Callback-based i/o supported, as well as history, autocomplete, custom prompts, and more (see features)

Example

#include "commandline.h"

int main() {
    Commandline com;
    while (true) {
        if (com.has_command()) {
            auto command = com.get_command();
            com.write("got command: " + command);
        }
        std::this_thread::sleep_for(std::chrono::milliseconds(100));
        com.write("this is a message written with com.write");
    }
}

Result:

main.cpp demo gif

Features

Installation

Vcpkg

For vcpkg users there is a lionkor-commandline port that can be installed via vcpkg install lionkor-commandline or by adding it to dependencies section of your vcpkg.json file.

Building from source

  1. Install cmake and a compiler of your choice (on Windows you want Visual Studio (not Visual Studio Code), on Linux either gcc, clang or some other compiler, and on MacOS clang / "apple clang").
  2. Clone this repository somewhere.
  3. Run cmake . -B bin in the cloned repository, with any options you'd like (e.g. -DCMAKE_BUILD_TYPE=Release for a release build).
  4. Run cmake --build bin --parallel to build the library and tests.

It should have then built the library, which you can link against.

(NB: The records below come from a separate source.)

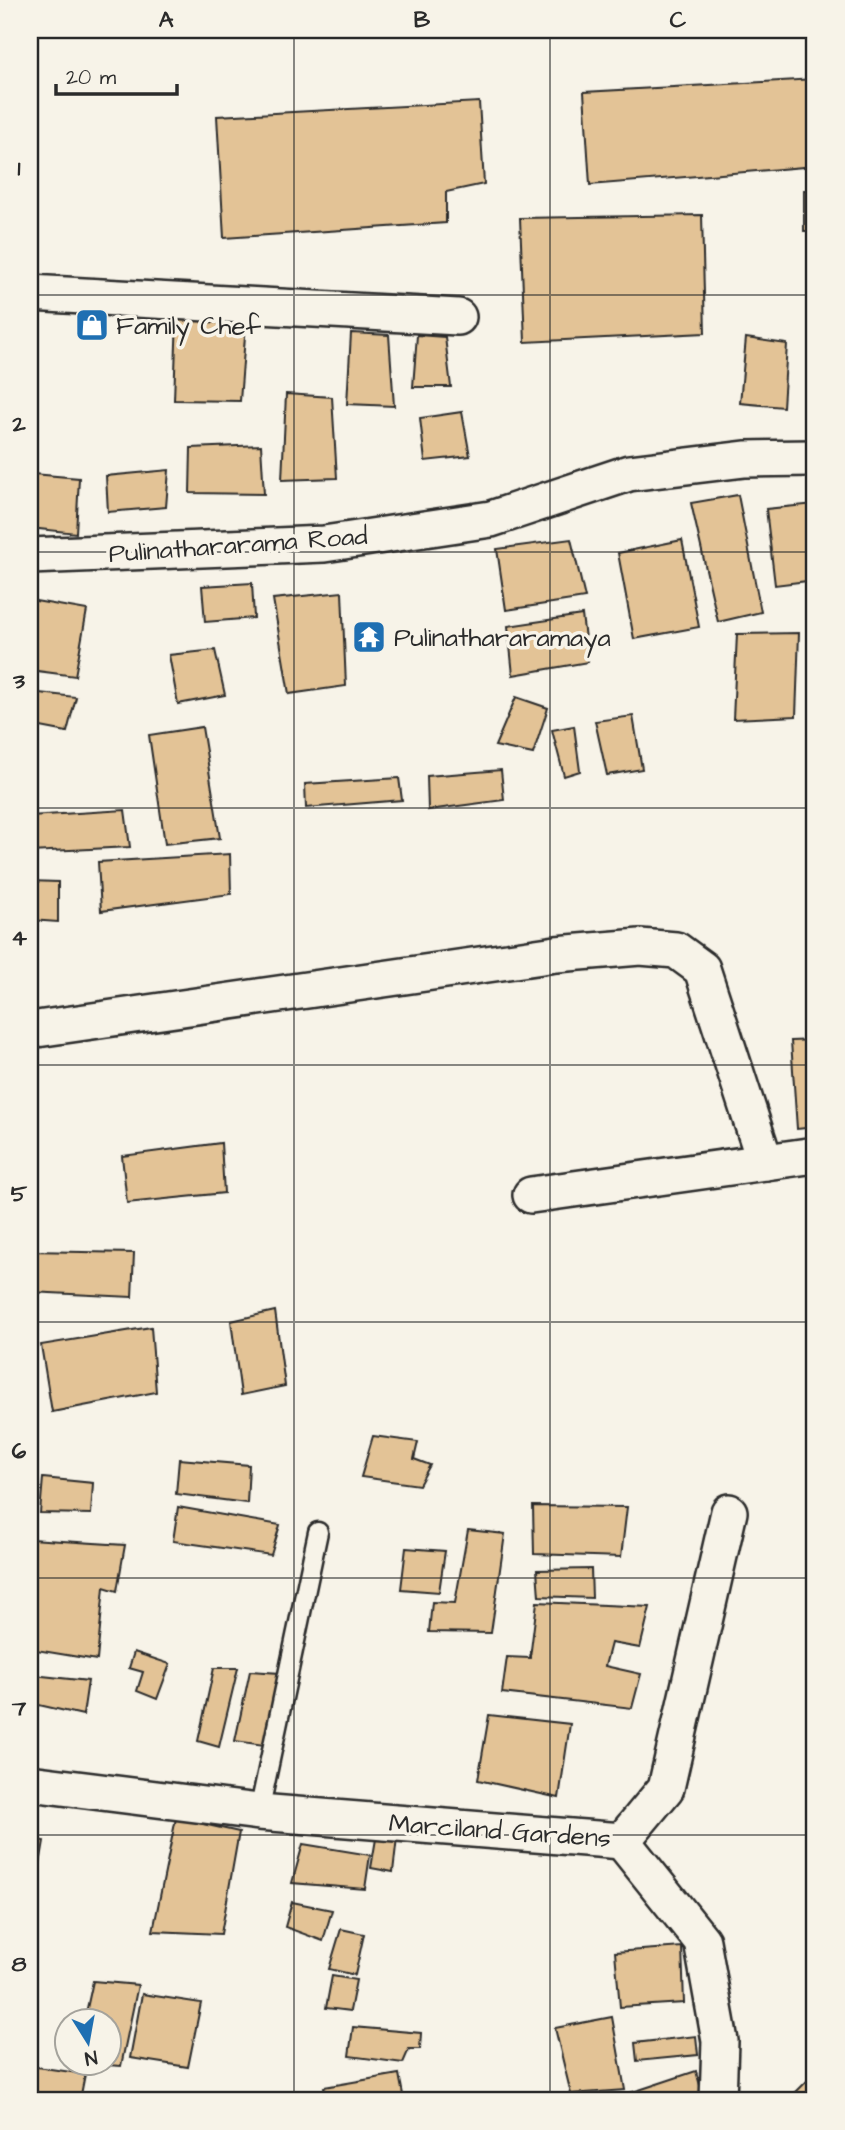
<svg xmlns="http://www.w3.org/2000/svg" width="845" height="2130" font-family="'Architects Daughter',sans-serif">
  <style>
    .building { fill: #e3c396; stroke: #2b2b2b; stroke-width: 2 }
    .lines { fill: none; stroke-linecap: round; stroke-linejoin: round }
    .service-casing { stroke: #2b2b2b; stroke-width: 23 }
    .minor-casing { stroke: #2b2b2b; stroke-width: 40 }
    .service { stroke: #f7f3e8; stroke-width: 18 }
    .minor { stroke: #f7f3e8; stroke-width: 35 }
    .grid { fill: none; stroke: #2b2b2b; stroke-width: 2; stroke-opacity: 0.55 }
    .labels { text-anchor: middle; stroke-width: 7; stroke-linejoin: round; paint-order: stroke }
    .poi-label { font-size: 26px; fill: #2b2b2b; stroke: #f7f3e8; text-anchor: start }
    .street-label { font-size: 26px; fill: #2b2b2b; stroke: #f7f3e8 }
    .neatline { fill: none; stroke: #2b2b2b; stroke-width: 2.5 }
    .grid-label { font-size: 23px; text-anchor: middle; font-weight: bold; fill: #2b2b2b }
  </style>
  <rect width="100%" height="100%" fill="#f7f3e8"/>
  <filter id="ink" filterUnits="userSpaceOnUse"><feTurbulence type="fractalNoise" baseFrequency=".0143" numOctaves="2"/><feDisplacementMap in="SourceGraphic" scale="14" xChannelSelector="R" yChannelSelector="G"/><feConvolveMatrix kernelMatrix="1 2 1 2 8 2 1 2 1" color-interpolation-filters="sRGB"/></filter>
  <g filter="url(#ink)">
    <g class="building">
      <path d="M815 79V166L590 185 584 92Z"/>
      <path d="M479 102 484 184 446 192V223L224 238 217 116Z"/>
      <rect x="804" y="190" width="11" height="41"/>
      <path d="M702 215 705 333 525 342 520 218Z"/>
      <path d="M177 316 246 323 240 401 174 400Z"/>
      <path d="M351 333 389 335 394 406 347 404Z"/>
      <path d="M417 335 445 337 451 387H413Z"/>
      <path d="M746 338 787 344 783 407 740 403Z"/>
      <path d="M286 394 332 397 337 478 282 480Z"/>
      <path d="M462 412 470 456 425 461 420 418Z"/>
      <path d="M261 445 264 494 190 493 191 448Z"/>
      <path d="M169 470 166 507 108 512 106 476Z"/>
      <path d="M33 474 79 478 76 533 30 528V495Z"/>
      <path d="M738 495 761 612 718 622 691 503Z"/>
      <path d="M815 504V580L775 585 766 509Z"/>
      <path d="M571 539 585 598 506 610 497 549Z"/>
      <path d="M682 540 699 627 634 639 618 553Z"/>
      <path d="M252 583 254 618 205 622 202 586Z"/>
      <path d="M342 592 346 686 289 694 273 599Z"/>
      <path d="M30 600 87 610 75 676 30 670Z"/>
      <path d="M582 615 588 662 513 675 508 626Z"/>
      <path d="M799 633 796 716 733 719 737 634Z"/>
      <path d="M215 650 225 695 178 704 169 655Z"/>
      <path d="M30 692 76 697 67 732 30 725Z"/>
      <path d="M516 697 548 708 533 754 495 746Z"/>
      <path d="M633 716 642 769 607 775 595 721Z"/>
      <path d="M574 726 580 771 564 776 552 730Z"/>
      <path d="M202 727 220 838 165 844 149 735Z"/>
      <path d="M501 770 504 800 428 810 427 776Z"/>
      <path d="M399 778 402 800 306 808 305 784Z"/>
      <path d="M125 810 130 847 30 852V816Z"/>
      <path d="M230 854 231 894 101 911 98 862Z"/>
      <path d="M30 881 58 882V922L30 920Z"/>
      <path d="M815 1040V1127L797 1129 791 1041Z"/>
      <path d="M221 1143 224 1193 127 1203 122 1156Z"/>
      <path d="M30 1251 134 1253 132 1297 30 1292Z"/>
      <path d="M275 1311 285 1386 241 1395 231 1321Z"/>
      <path d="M151 1327 156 1392 52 1412 41 1345Z"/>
      <path d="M373 1436 418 1442 414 1459 430 1465 419 1485 361 1477Z"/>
      <path d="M179 1459 249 1465 247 1503 176 1494Z"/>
      <path d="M43 1478 93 1483 91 1514 40 1513Z"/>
      <path d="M533 1506 627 1507 621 1557 534 1554Z"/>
      <path d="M178 1507 280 1525 271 1555 173 1541Z"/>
      <path d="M468 1530 505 1534 491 1633 429 1632 432 1602 455 1603Z"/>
      <path d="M30 1539 125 1545 117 1591 104 1587 97 1660 30 1649V1628L32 1618H30Z"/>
      <path d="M406 1548 445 1551 439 1592 401 1589Z"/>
      <path d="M591 1569 592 1598 539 1596 537 1570Z"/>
      <path d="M537 1602 650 1607 640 1648 611 1643 605 1666 641 1674 632 1708 502 1693 507 1657 530 1658Z"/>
      <path d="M134 1652 170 1664 157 1699 137 1691 143 1672 129 1668Z"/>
      <path d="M214 1668H238L219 1747 198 1741Z"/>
      <path d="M250 1671 280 1673 264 1745 235 1741Z"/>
      <path d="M33 1675 88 1681 83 1715 30 1703Z"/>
      <path d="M489 1715 570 1724 559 1798 478 1780Z"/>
      <path d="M176 1818 239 1832 221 1934 153 1931Z"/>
      <path d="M377 1833 397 1837 393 1872 371 1868Z"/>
      <path d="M30 1839 44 1841 30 1922Z"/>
      <path d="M303 1844 370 1855 365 1889 292 1883Z"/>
      <path d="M292 1902 332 1910 323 1941 285 1927Z"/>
      <path d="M341 1929 364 1934 355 1975 329 1969Z"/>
      <path d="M682 1947 684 2003 620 2007 615 1952Z"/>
      <path d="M332 1976 356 1980 350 2011 326 2008Z"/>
      <path d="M93 1981 138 1985 121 2066 92 2064H108V2022H84Z"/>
      <path d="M142 1994 201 2003 188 2067 130 2058Z"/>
      <path d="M612 2017 625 2090 571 2094 555 2028Z"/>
      <path d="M353 2027 421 2033 420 2049H409L403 2063 349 2056Z"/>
      <path d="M696 2036 698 2055 637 2061 635 2043Z"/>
      <path d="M30 2066 85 2074 80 2100H30Z"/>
      <path d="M696 2071 702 2093 684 2100H629L627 2094Z"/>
      <path d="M399 2074 404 2100H327L324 2087Z"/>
      <path d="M811 2077 815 2081V2100H788Z"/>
      <path d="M254 2096 255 2100H213Z"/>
    </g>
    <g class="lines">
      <defs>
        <path id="service" d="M259 1812 318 1532"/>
        <g id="minor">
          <path d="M30 293 458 317"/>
          <path d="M30 556 324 544 491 519 629 473 745 459 815 458"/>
          <path d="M30 1030 556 954 640 947 676 950 702 969 765 1162"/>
          <path d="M531 1195 815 1155"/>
          <path d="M30 1783 259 1812 622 1841 666 1788 729 1512"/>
          <path d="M622 1841 702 1941 720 2041 718 2100"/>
        </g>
      </defs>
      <use href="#service" class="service-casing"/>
      <use href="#minor" class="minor-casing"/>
      <use href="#service" class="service"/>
      <use href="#minor" class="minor"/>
    </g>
  </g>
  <path class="grid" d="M294 30V2100M550 30V2100M30 295H815M30 552H815M30 808H815M30 1065H815M30 1322H815M30 1578H815M30 1835H815"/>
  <defs>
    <symbol id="shop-square" viewBox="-11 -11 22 22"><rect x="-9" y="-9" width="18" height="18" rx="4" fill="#1f6fb2" stroke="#f7f3e8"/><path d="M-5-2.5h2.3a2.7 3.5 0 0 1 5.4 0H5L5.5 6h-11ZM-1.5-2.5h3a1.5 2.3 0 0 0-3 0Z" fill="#fff"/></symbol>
    <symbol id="temple-square" viewBox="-11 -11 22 22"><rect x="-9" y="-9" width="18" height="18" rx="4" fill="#1f6fb2" stroke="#f7f3e8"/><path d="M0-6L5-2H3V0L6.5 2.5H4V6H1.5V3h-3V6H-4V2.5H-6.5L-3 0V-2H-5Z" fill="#fff"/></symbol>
  </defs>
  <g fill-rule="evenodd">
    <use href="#shop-square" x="73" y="306" width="38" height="38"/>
    <use href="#temple-square" x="350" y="618" width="38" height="38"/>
  </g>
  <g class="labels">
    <g class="poi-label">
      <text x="116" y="334">Family Chef</text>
      <text x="394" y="646">Pulinathararamaya</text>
    </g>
    <g class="street-label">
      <text transform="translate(238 544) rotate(-4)" y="9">Pulinathararama Road</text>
      <text transform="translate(500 1830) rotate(4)" y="9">Marciland Gardens</text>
    </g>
  </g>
  <rect width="845" height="2130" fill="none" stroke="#f7f3e8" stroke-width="77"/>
  <g transform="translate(88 2042) rotate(169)"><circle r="33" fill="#f7f3e8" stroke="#a5a39c" stroke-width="2"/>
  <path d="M0-5L12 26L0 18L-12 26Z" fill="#1f6fb2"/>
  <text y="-10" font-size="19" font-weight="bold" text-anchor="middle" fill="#2b2b2b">N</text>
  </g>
  <path d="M56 84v10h121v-10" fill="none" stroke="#2b2b2b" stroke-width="3.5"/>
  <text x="66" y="84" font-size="21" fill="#2b2b2b" stroke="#f7f3e8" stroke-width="5" paint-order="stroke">20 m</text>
  <rect x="38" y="38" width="768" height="2054" class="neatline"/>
  <g class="grid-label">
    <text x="166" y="27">A</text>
    <text x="422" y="27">B</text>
    <text x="678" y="27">C</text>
    <text x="19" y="175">1</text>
    <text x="19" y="431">2</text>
    <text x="19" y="688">3</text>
    <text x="19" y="945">4</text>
    <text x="19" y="1201">5</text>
    <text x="19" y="1458">6</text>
    <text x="19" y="1715">7</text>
    <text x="19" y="1971">8</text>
  </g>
</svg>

You could also put add_subdirectory(commandline) to your CMakeLists, if you clone the repo in the folder such that commandline is a subfolder to your CMakeLists.txt.

Why not X?

Why not GNU readline?

Because it's GPL licensed, which makes it difficult to integrate into more permissive licensed or closed-source / commercial projects. commandline aims to be usable by anyone, as long as MIT license terms are followed.

Why not curses/ncurses?

They're TUI frameworks, this is much less than a TUI. They're also C, which is less handy for C++ projects.

How to use

  1. Construct a Commandline instance. A prompt can optionally be passed in this constructor, or via set_prompt.
Commandline com;
  1. Query for new commands in a loop - this should usually be your main server loop or something similar.
bool is_running = true;
while (is_running) {
  // check if something was entered
  if (com.has_command()) {
    // grab the command from the queue
    // note: undefined if has_command wasn't checked beforehand
    std::string command = com.get_command();
    if (command == "quit") {
      is_running = false;
    }
  }
}
  1. To write to the commandline, use Commandline::write.
com.write("hello, world!");

How to contribute?

We roughly follow issue-driven development, as of v1.0.0. This means that any change you want to make should first be formulated in an issue. Then, it can be implemented on your own fork, and the issue referenced in the commit (like fix #5). Once PR'd and merged, it will automatically close the issue.

Use the .clang-format and the clang-format tool to format your code before submitting.

How does it work?

To support reading and writing at the same time, it's using VT100 ANSI escape codes. This means that, on windows, you need to enable those for your CMD terminal.

Before a new line is output into stdout, the current input line is cleared, the output line is written, and the input line is rewritten in the line below, positioning the cursor where it was, as if nothing happened. This results in the illusion that the input line is fixed below the output, which is a very natural design.

In most terminals and in Microsoft's CMD.exe (as well as standalone WinAPI console applications), this happens instantly and no visual glitches appear, which makes it very fun and smooth to use.